In ancient Rome, the Parentalia (pronounced as /la/) or dies parentales (pronounced as /la/, "ancestral days") was a nine-day festival held in honour of family ancestors, beginning on 13 February.[1]
Although the Parentalia was a holiday on the Roman religious calendar, its observances were mainly domestic and familial.[2] The importance of the family to the Roman state, however, was expressed by public ceremonies on the opening day, the Ides of February, when a Vestal conducted a rite for the collective di parentes of Rome at the tomb of Tarpeia.[3]
Ovid describes sacred offerings (sacrificia) of flower-garlands, wheat, salt, wine-soaked bread and violets to the "shades of the dead" (Manes or Di manes) at family tombs, which were located outside Rome's sacred boundary (pomerium). These observances were meant to strengthen the mutual obligations and protective ties between the living and the dead and were a lawful duty of the paterfamilias (head of the family).[4] Parentalia concluded on 21 February in the midnight rites of Feralia, when the paterfamilias addressed the malevolent, destructive aspects of his Manes.

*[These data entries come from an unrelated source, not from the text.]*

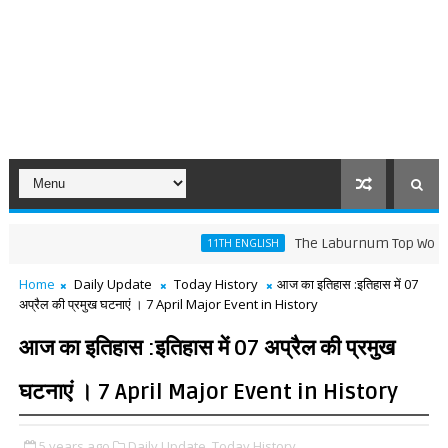
The Laburnum Top Words Meanin
11TH ENGLISH
Home
Daily Update
Today History
आज का इतिहास :इतिहास में 07
अप्रैल की प्रमुख घटनाएं । 7 April Major Event in History
आज का इतिहास :इतिहास में 07 अप्रैल की प्रमुख
घटनाएं । 7 April Major Event in History
5 years ago
Daily Update,
Today History,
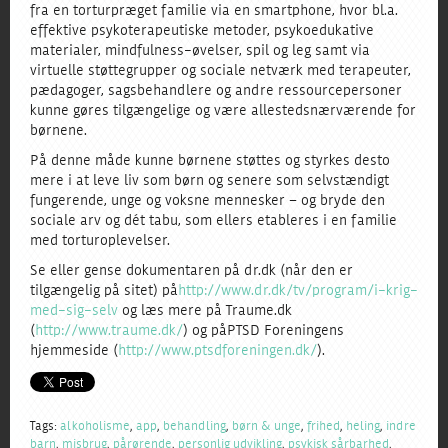
fra en torturpræget familie via en smartphone, hvor bl.a.
effektive psykoterapeutiske metoder, psykoedukative
materialer, mindfulness-øvelser, spil og leg samt via
virtuelle støttegrupper og sociale netværk med terapeuter,
pædagoger, sagsbehandlere og andre ressourcepersoner
kunne gøres tilgængelige og være allestedsnærværende for
børnene.
På denne måde kunne børnene støttes og styrkes desto
mere i at leve liv som børn og senere som selvstændigt
fungerende, unge og voksne mennesker – og bryde den
sociale arv og dét tabu, som ellers etableres i en familie
med torturoplevelser.
Se eller gense dokumentaren på dr.dk (når den er
tilgængelig på sitet) på
http://www.dr.dk/tv/program/i-krig-
med-sig-selv
og læs mere på Traume.dk
(
http://www.traume.dk/
) og på PTSD Foreningens
hjemmeside (
http://www.ptsdforeningen.dk/
).
Tags:
alkoholisme
,
app
,
behandling
,
børn & unge
,
frihed
,
heling
,
indre
barn
,
misbrug
,
pårørende
,
personlig udvikling
,
psykisk sårbarhed
,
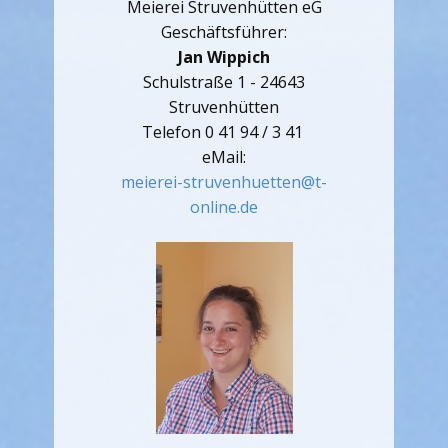
Meierei Struvenhütten eG
Geschäftsführer:
Jan Wippich
Schulstraße 1 - 24643
Struvenhütten
Telefon 0 41 94 / 3 41
eMail:
meierei-struvenhuetten@t-
online.de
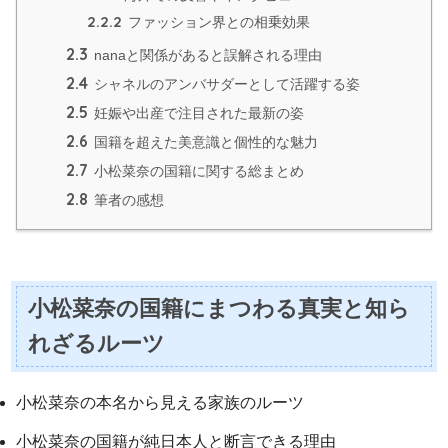
2.2.2
ファッション界との相乗効果
2.3
nanaと関係があると誤解される理由
2.4
シャネルのアンバサダーとして活躍する姿
2.5
妊娠や出産で注目された最新の姿
2.6
国籍を超えた美意識と個性的な魅力
2.7
小松菜奈の国籍に関する総まとめ
2.8
筆者の感想
小松菜奈の国籍にまつわる真実と知ら
れざるルーツ
小松菜奈の本名から見える家族のルーツ
小松菜奈の国籍が純日本人と断言できる理由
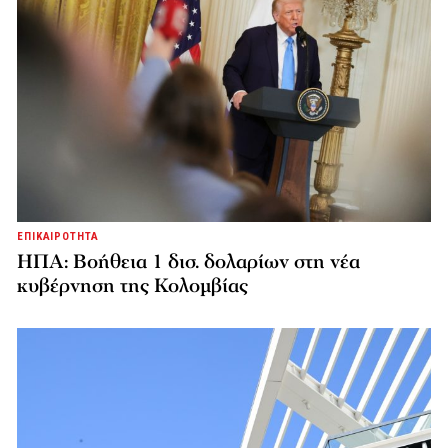
ΕΠΙΚΑΙΡΟΤΗΤΑ
ΗΠΑ: Βοήθεια 1 δισ. δολαρίων στη νέα
κυβέρνηση της Κολομβίας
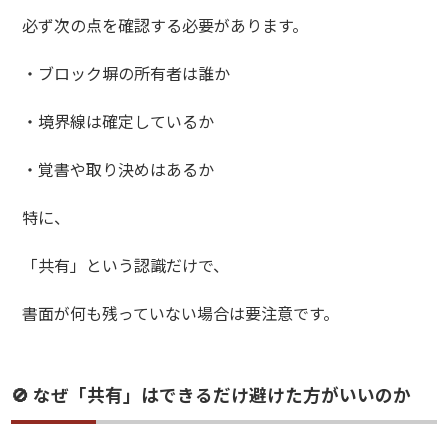
必ず次の点を確認する必要があります。
・ブロック塀の所有者は誰か
・境界線は確定しているか
・覚書や取り決めはあるか
特に、
「共有」という認識だけで、
書面が何も残っていない場合は要注意です。
🚫 なぜ「共有」はできるだけ避けた方がいいのか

Feralia was a placation and exorcism: Ovid thought it a more rustic, primitive and ancient affair than the Parentalia itself. It appears to have functioned as a cleansing ritual for Caristia on the following day when the family held an informal banquet to celebrate the affectionate bonds between themselves and their benevolent ancestral dead (Lares).[5] The emphasis on the collective cult for the Manes and early di parentes implies their afterlife as vague and lacking individuation. In later cults they are vested with personal qualities, and in Imperial cult, they acquired divine numen and became divi, divine entities.[6]

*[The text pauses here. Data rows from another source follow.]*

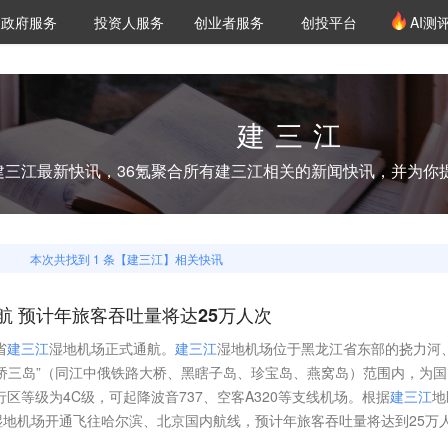
创投发布
项目推荐
核心服务
LP源计划
政府服务
投资人服务
创业者服务
创投平台
AI测
36氪Pro
VClub
VClub投资机构库
创投氪堂
城市之窗
投资机构职位推介
企业入驻
投资人认证
建三江
建三江
最新快讯，36氪聚合所有
建三江
相关的新闻快讯，并为你
本次共找到
1
条【
建三江
】相关快讯
航 预计年旅客吞吐量将达25万人次
省
建
三
江
湿地机场正式通航。
建
三
江
湿地机场位于黑龙江省东部的挠力河
桥三岛”（同江中俄铁路大桥、黑瞎子岛、珍宝岛、燕窝岛）范围内，为国
行区等级为4C级，可起降波音737、空客A320等支线机场。根据
建
三
江
地
湿地机场开通飞往哈尔滨、北京国内航线，预计年旅客吞吐量将达到25万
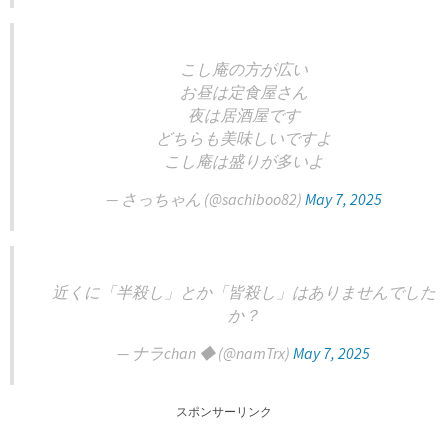
こし庵の方が広い
お昼は定食屋さん
夜は居酒屋です
どちらも美味しいですよ
こし庵は盛りが多いよ
— さっちゃん (@sachiboo82)
May 7, 2025
近くに「半殺し」とか「皆殺し」はありませんでした
か？
— ナラchan ◆ (@namTrx)
May 7, 2025
スポンサーリンク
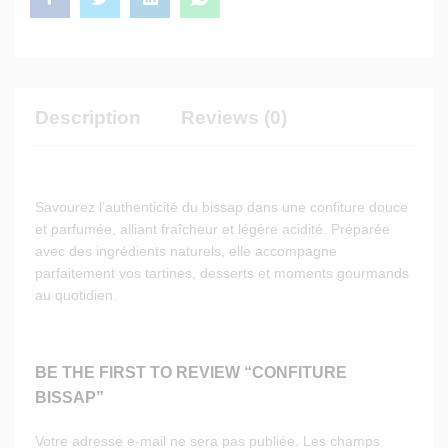
Description
Reviews (0)
Savourez l’authenticité du bissap dans une confiture douce
et parfumée, alliant fraîcheur et légère acidité. Préparée
avec des ingrédients naturels, elle accompagne
parfaitement vos tartines, desserts et moments gourmands
au quotidien.
BE THE FIRST TO REVIEW “CONFITURE
BISSAP”
Votre adresse e-mail ne sera pas publiée.
Les champs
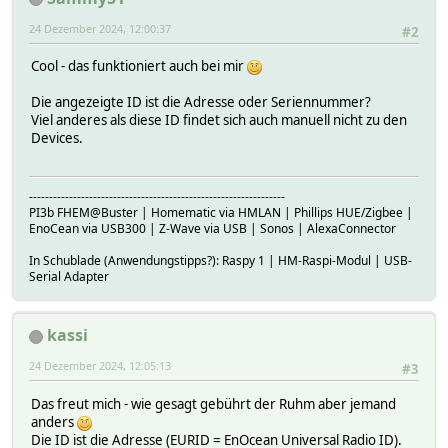
24 Dezember 2024, 12:00:37
#2
Cool - das funktioniert auch bei mir
Die angezeigte ID ist die Adresse oder Seriennummer?
Viel anderes als diese ID findet sich auch manuell nicht zu den
Devices.
----------------------------------------------------------------
PI3b FHEM@Buster | Homematic via HMLAN | Phillips HUE/Zigbee |
EnoCean via USB300 | Z-Wave via USB | Sonos | AlexaConnector
In Schublade (Anwendungstipps?): Raspy 1 | HM-Raspi-Modul | USB-
Serial Adapter
kassi
24 Dezember 2024, 12:05:13
#3
Das freut mich - wie gesagt gebührt der Ruhm aber jemand
anders
Die ID ist die Adresse (EURID = EnOcean Universal Radio ID).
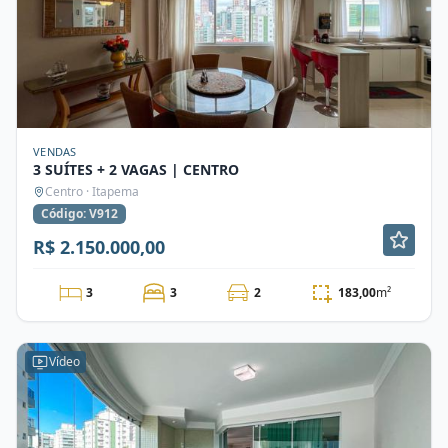
VENDAS
3 SUÍTES + 2 VAGAS | CENTRO
Centro · Itapema
Código: V912
R$ 2.150.000,00
3
3
2
183,00
m²
Vídeo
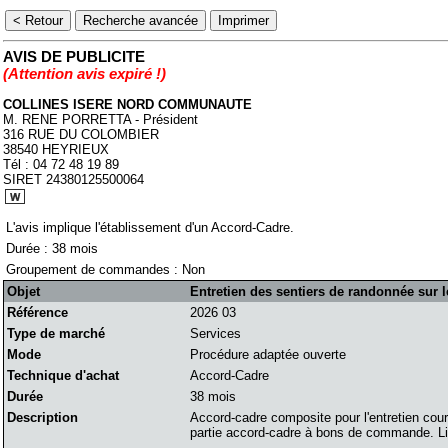
AVIS DE PUBLICITE
(Attention avis expiré !)
COLLINES ISERE NORD COMMUNAUTE
M. RENE PORRETTA - Président
316 RUE DU COLOMBIER
38540 HEYRIEUX
Tél : 04 72 48 19 89
SIRET 24380125500064
L'avis implique l'établissement d'un Accord-Cadre.
Durée : 38 mois
Groupement de commandes : Non
Objet
Entretien des sentiers de randonnée sur 
Référence
2026 03
Type de marché
Services
Mode
Procédure adaptée ouverte
Technique d'achat
Accord-Cadre
Durée
38 mois
Description
Accord-cadre composite pour l'entretien cour
partie accord-cadre à bons de commande. Lie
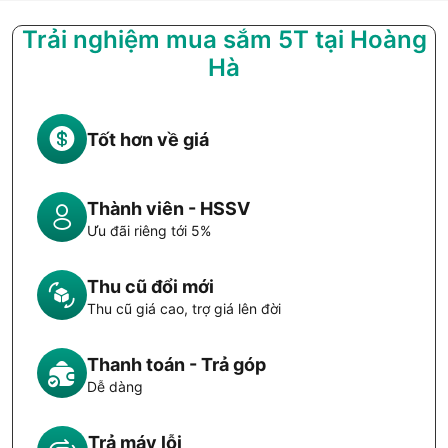
Trải nghiệm mua sắm 5T tại Hoàng
Hà
Tốt hơn về giá
Thành viên - HSSV
Ưu đãi riêng tới 5%
Thu cũ đổi mới
Thu cũ giá cao, trợ giá lên đời
Thanh toán - Trả góp
Dễ dàng
Trả máy lỗi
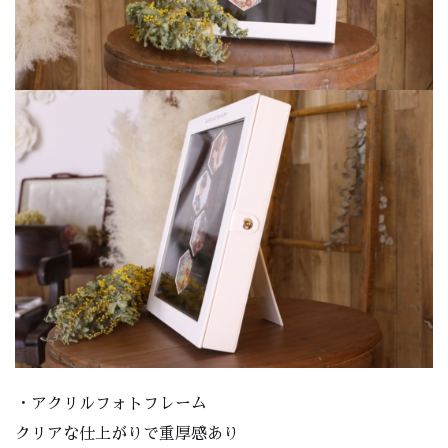
・アクリルフォトフレーム
クリアな仕上がりで重厚感あり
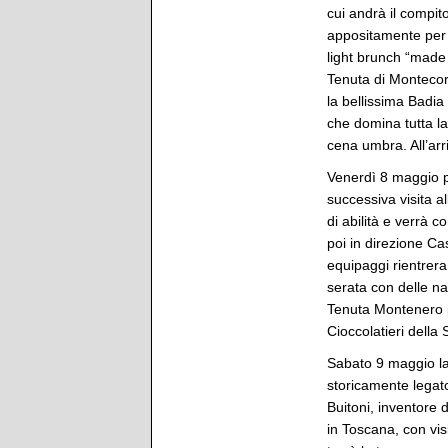
cui andrà il compit
appositamente per 
light brunch “made 
Tenuta di Montecoro
la bellissima Badia
che domina tutta la
cena umbra. All’arri
Venerdì 8 maggio p
successiva visita 
di abilità e verrà 
poi in direzione Cas
equipaggi rientrera
serata con delle na
Tenuta Montenero p
Cioccolatieri della
Sabato 9 maggio la 
storicamente legato
Buitoni, inventore 
in Toscana, con visi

From Parentalia to Caristia all temples were closed, marriages were forbidden, and "magistrates appeared without their insignia," an indication that no official business was conducted. William Warde Fowler describes the Parentalia as "practically a yearly renewal of the rite of burial".[7]
Individuals might also be commemorated on their birthday (dies natalis). Some would be commemorated throughout the year on marked days of the month, such as the Kalends, Nones or Ides, when lamps might be lit at the tomb.[8] The Lemuria on 9, 11 and 13 May was aimed at appeasing "kinless and hungry" spirits of the dead.[9]